O Ministério Público acusou 45 arguidos, 13 deles funcionários da Autoridade Tributária (AT), por corrupção, falsidade informática, acesso ilegítimo, abuso de poder, tráfico de influência, fraude fiscal, falsas declarações e detenção de arma proibida.

Segundo adianta a Procuradoria-Geral Distrital de Lisboa, entre os arguidos estão ainda técnicos oficiais de contas, contabilistas, advogados, gestores de empresas, empresários e uma pessoa coletiva.

O Ministério Público pede uma indemnização civil em representação do Estado Português no valor de 57.465 euros.

A troco de dinheiro

De acordo com a acusação, ficou indiciado que, entre o segundo semestre de 2011 e 17 abril de 2016, os arguidos funcionários do Fisco, a troco de dinheiro e de bens patrimoniais e não patrimoniais, praticaram atos que beneficiaram particulares junto da administração fiscal.

Por um lado, havia o fornecimento de informação fiscal, bancária ou patrimonial de terceiro, consultoria e aconselhamento fiscal, eliminação de dívidas.
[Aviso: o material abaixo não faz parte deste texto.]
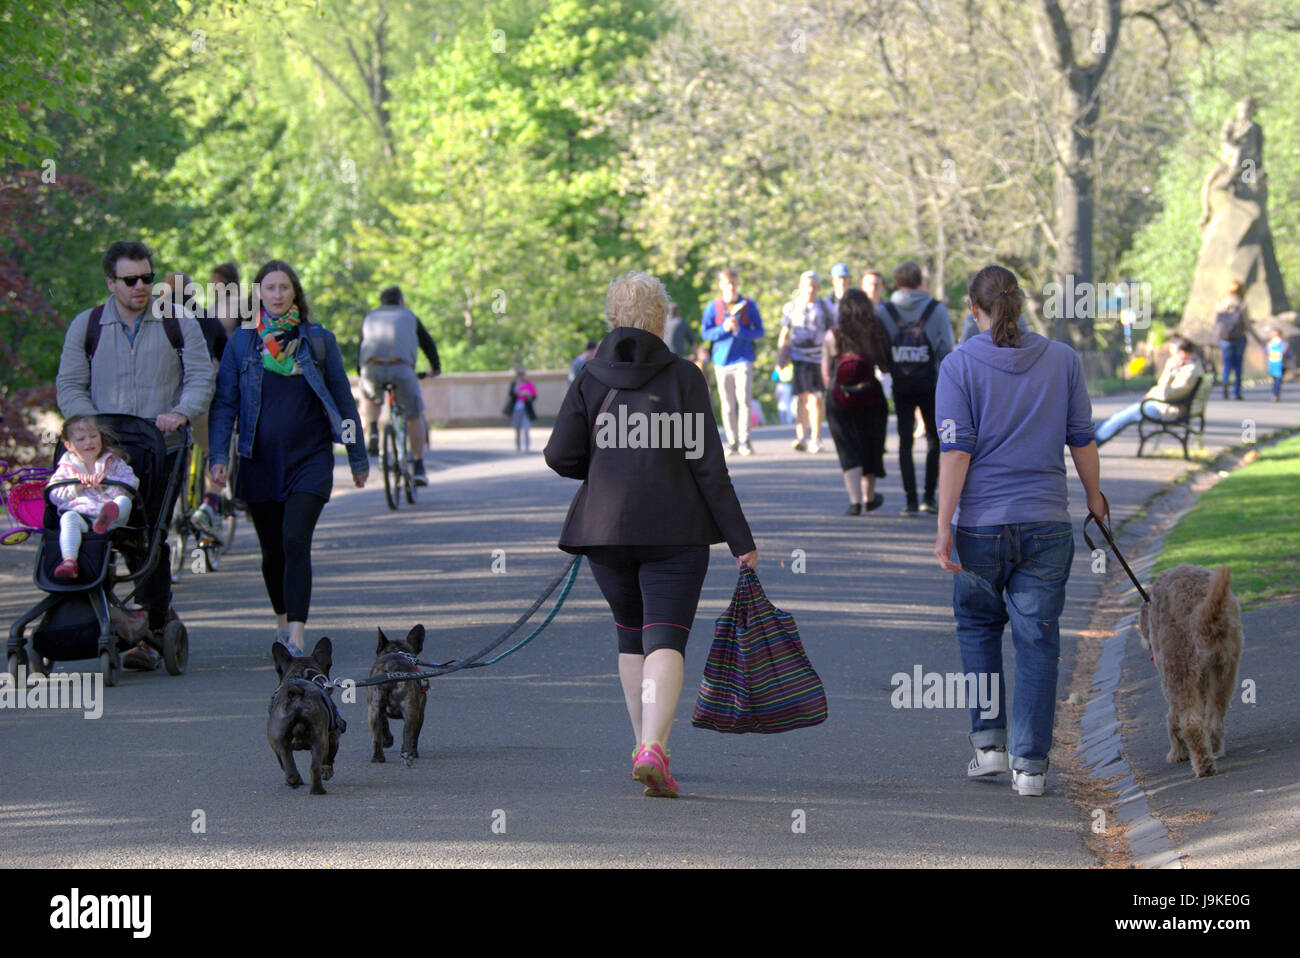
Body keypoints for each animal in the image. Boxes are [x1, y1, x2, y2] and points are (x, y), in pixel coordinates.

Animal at [1144, 561, 1242, 779]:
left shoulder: (1170, 682)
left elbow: (1173, 719)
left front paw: (1177, 752)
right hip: (1224, 668)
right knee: (1214, 718)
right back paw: (1215, 749)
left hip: (1180, 668)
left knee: (1191, 724)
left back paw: (1203, 765)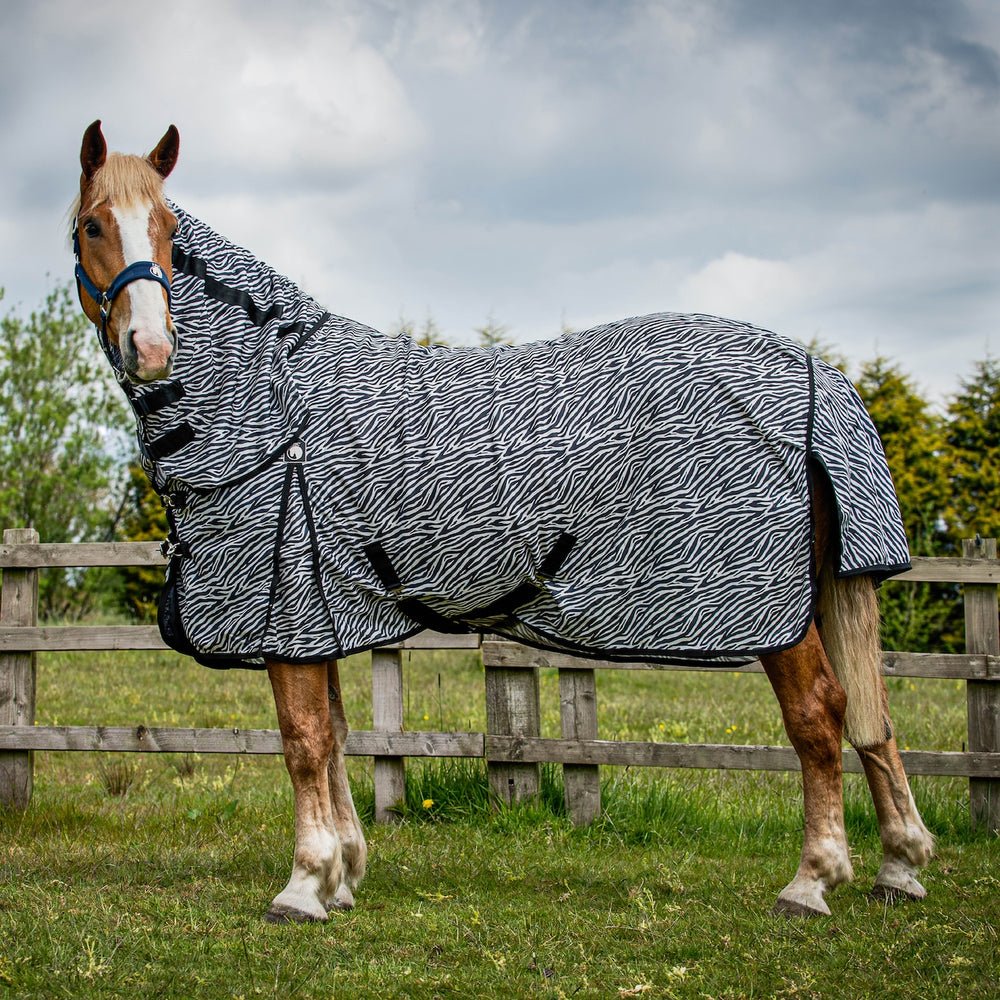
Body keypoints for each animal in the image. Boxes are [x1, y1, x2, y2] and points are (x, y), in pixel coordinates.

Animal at [71, 120, 933, 922]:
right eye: (94, 226)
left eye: (169, 230)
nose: (151, 346)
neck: (274, 398)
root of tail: (814, 372)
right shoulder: (318, 613)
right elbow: (337, 735)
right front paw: (344, 874)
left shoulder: (285, 612)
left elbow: (303, 741)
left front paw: (304, 884)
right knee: (874, 716)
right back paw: (899, 866)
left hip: (777, 613)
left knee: (820, 715)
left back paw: (813, 880)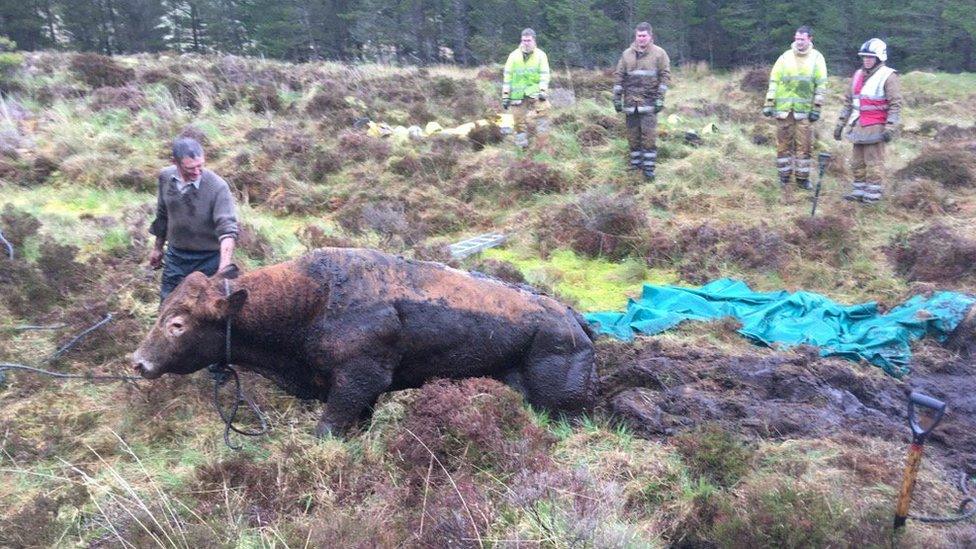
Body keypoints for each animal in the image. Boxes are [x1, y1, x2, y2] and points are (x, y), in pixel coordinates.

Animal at [133, 246, 600, 434]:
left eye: (178, 324)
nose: (137, 362)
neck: (312, 298)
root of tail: (574, 321)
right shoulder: (361, 394)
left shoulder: (357, 382)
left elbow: (327, 428)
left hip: (560, 407)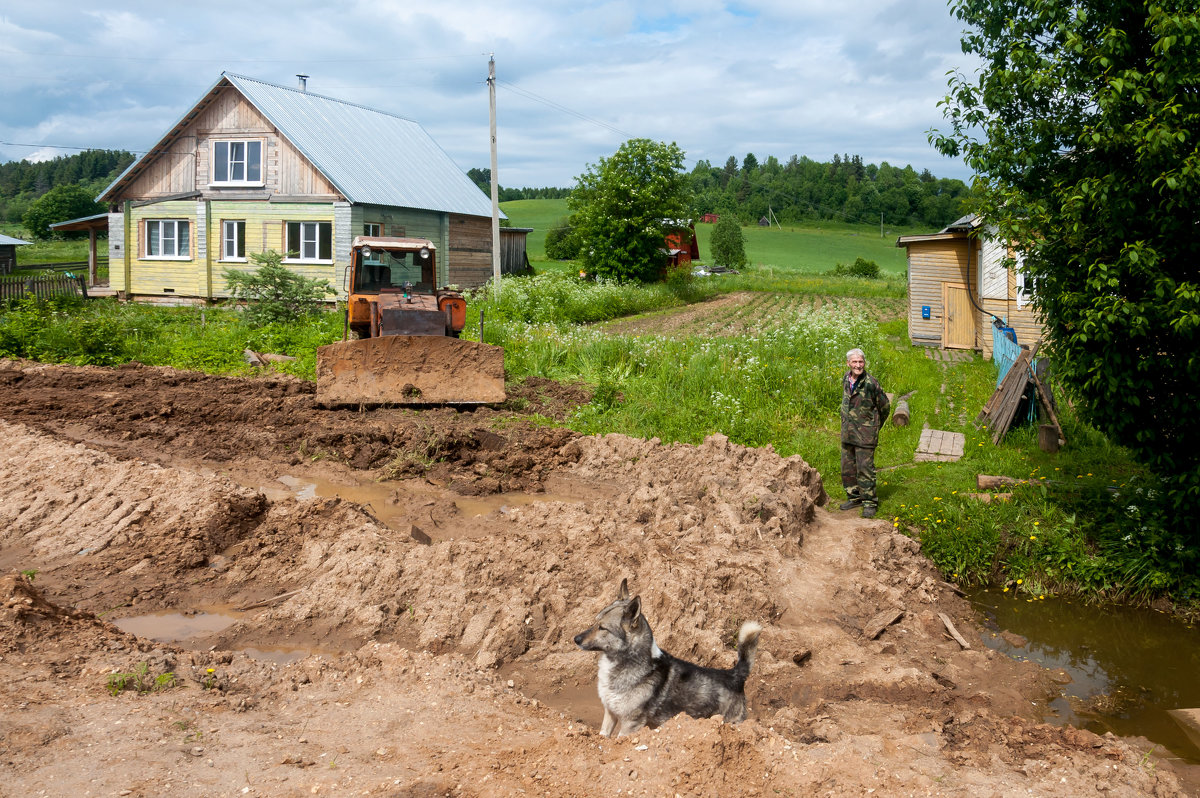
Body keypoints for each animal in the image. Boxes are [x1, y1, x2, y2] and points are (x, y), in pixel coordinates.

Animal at [571, 578, 758, 734]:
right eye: (595, 622)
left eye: (602, 628)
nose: (576, 639)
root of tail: (735, 674)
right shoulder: (610, 714)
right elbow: (603, 737)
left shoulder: (630, 724)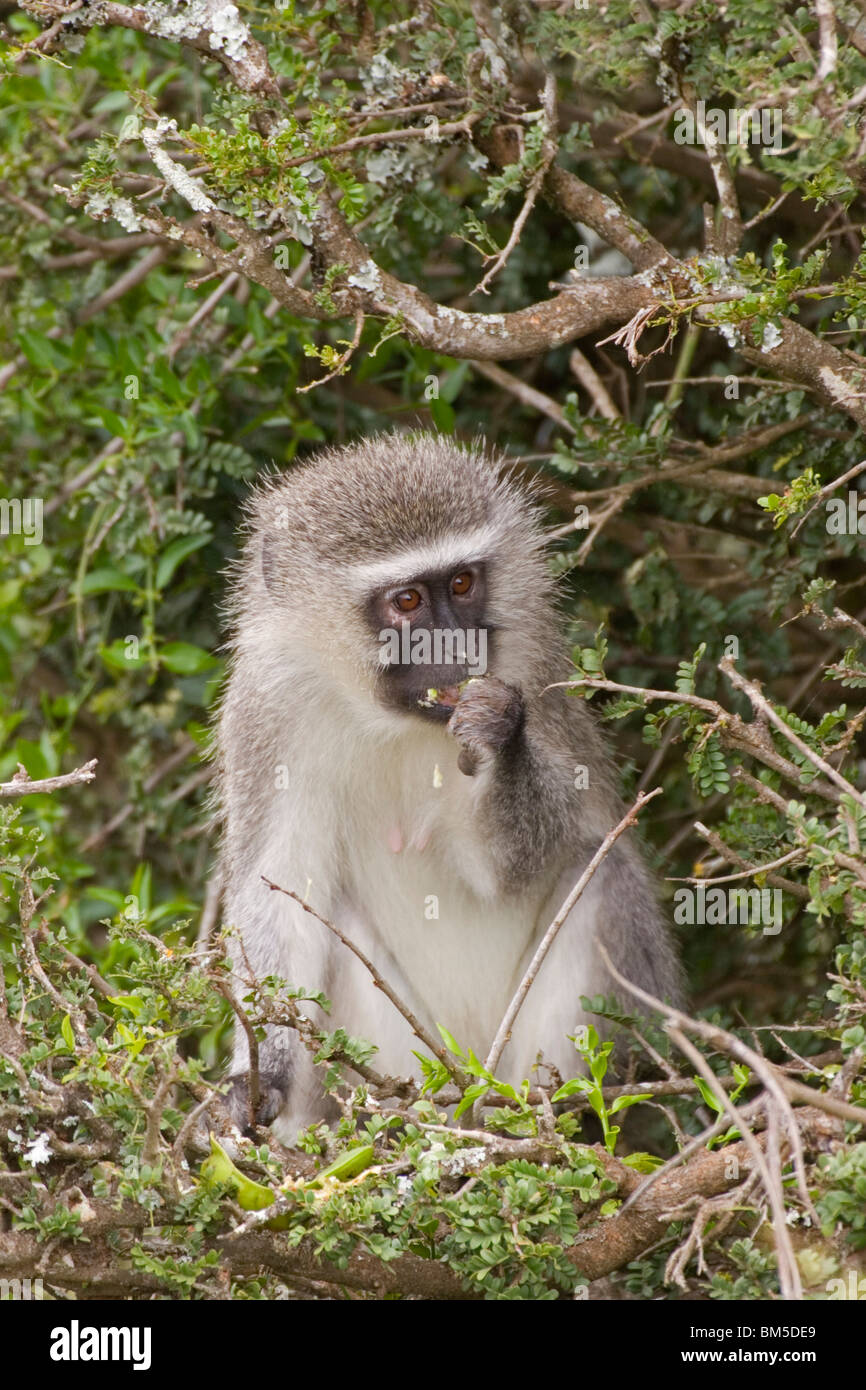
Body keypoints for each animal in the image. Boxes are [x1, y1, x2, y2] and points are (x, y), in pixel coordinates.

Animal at [214, 433, 681, 1139]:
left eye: (462, 583)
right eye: (406, 601)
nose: (458, 649)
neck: (391, 721)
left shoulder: (535, 671)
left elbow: (511, 868)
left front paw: (500, 733)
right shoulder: (266, 713)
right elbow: (280, 890)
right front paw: (260, 1077)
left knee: (602, 872)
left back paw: (544, 1120)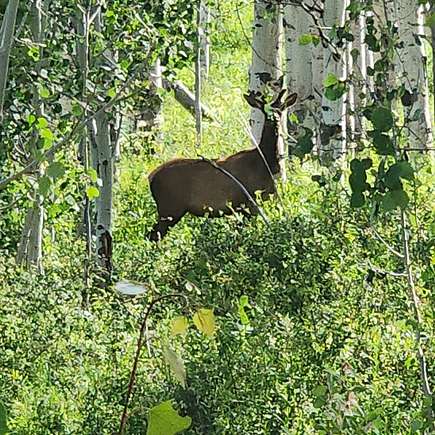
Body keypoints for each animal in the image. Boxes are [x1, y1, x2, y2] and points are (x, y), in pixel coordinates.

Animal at [148, 86, 298, 240]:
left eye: (281, 109)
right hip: (170, 208)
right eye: (265, 110)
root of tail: (151, 177)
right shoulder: (247, 202)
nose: (275, 119)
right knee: (153, 235)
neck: (266, 164)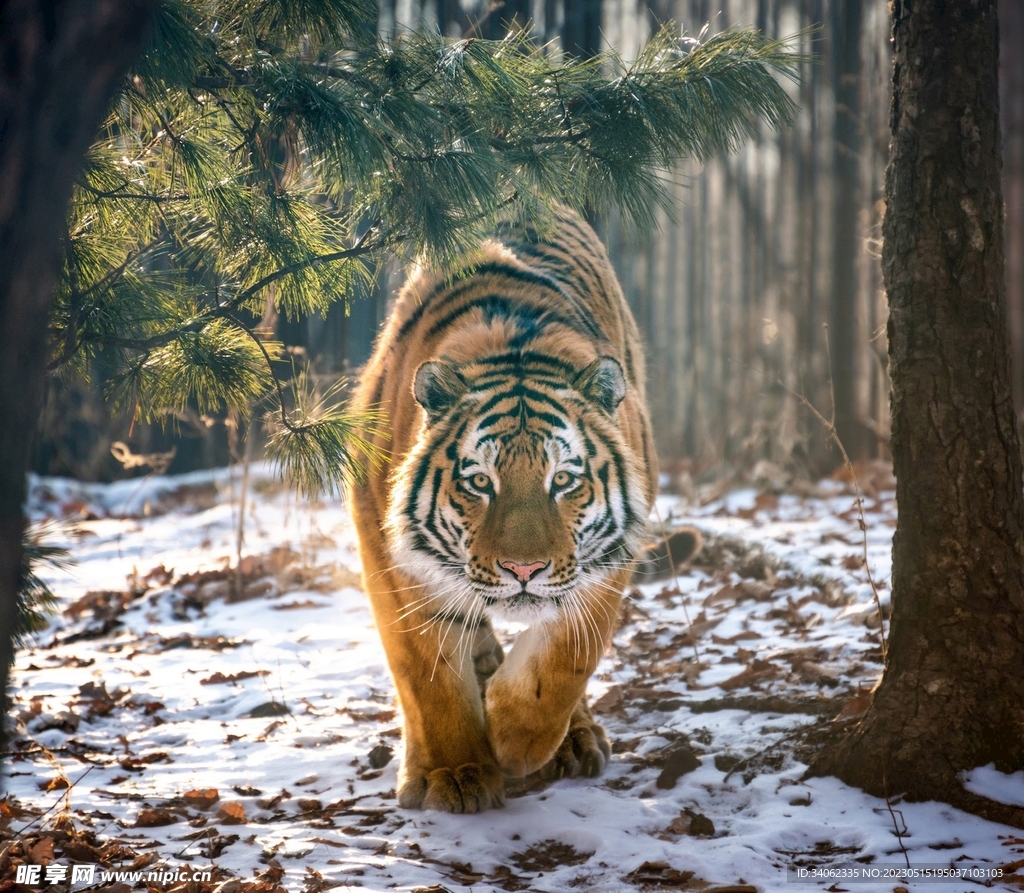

Mas também executavam cessações de atividade de contribuintes em sede de IVA e IRC com efeitos retroativos, de forma a extinguir processos de execução fiscal e de contraordenação, além de emitirem certidões de não dívida de sociedades, que não correspondiam à realidade.

A acusação indica ainda que os funcionários da Autoridade Tributária agora acusados introduziram no sistema informático dados forjados que não correspondiam à realidade, em benefício dos seus titulares. Depois, repartiam entre si as contrapartidas recebida dos “clientes” consoante o grau de intervenção do funcionário.

Para tal, os funcionários da AT acederam a dados pessoais de contribuintes contidos em sistema informático de uso exclusivo da AT e cobertos por segredos, violando as responsabilidades e deveres funcionais a que se encontravam vinculados pelo exercício de funções públicas, sempre visando obter para si e para terceiros benefício económico indevido à custa da defraudação da Fazenda Nacional", sustenta a acusação do Ministério Público.

Arguidos com Termo de Identidade

Os 45 arguidos encontram-se sujeitos às medidas de coação de termo de identidade e residência e proibição de contactos, estando um deles em prisão domiciliária com pulseira eletrónica.

O Ministério Público requereu a aplicação da pena acessória de proibição do exercício de função aos arguidos funcionários da AT e que fossem declaradas perdidas a favor do Estado as vantagens auferidas pelos mesmos pela prática dos crimes imputados.

O inquérito foi dirigido pela 9ª secção do Departamento de Investigação e Ação Penal (DIAP) de Lisboa, com a coadjuvação da Unidade Nacional de Combate à Corrupção (UNCC) da Polícia Judiciária.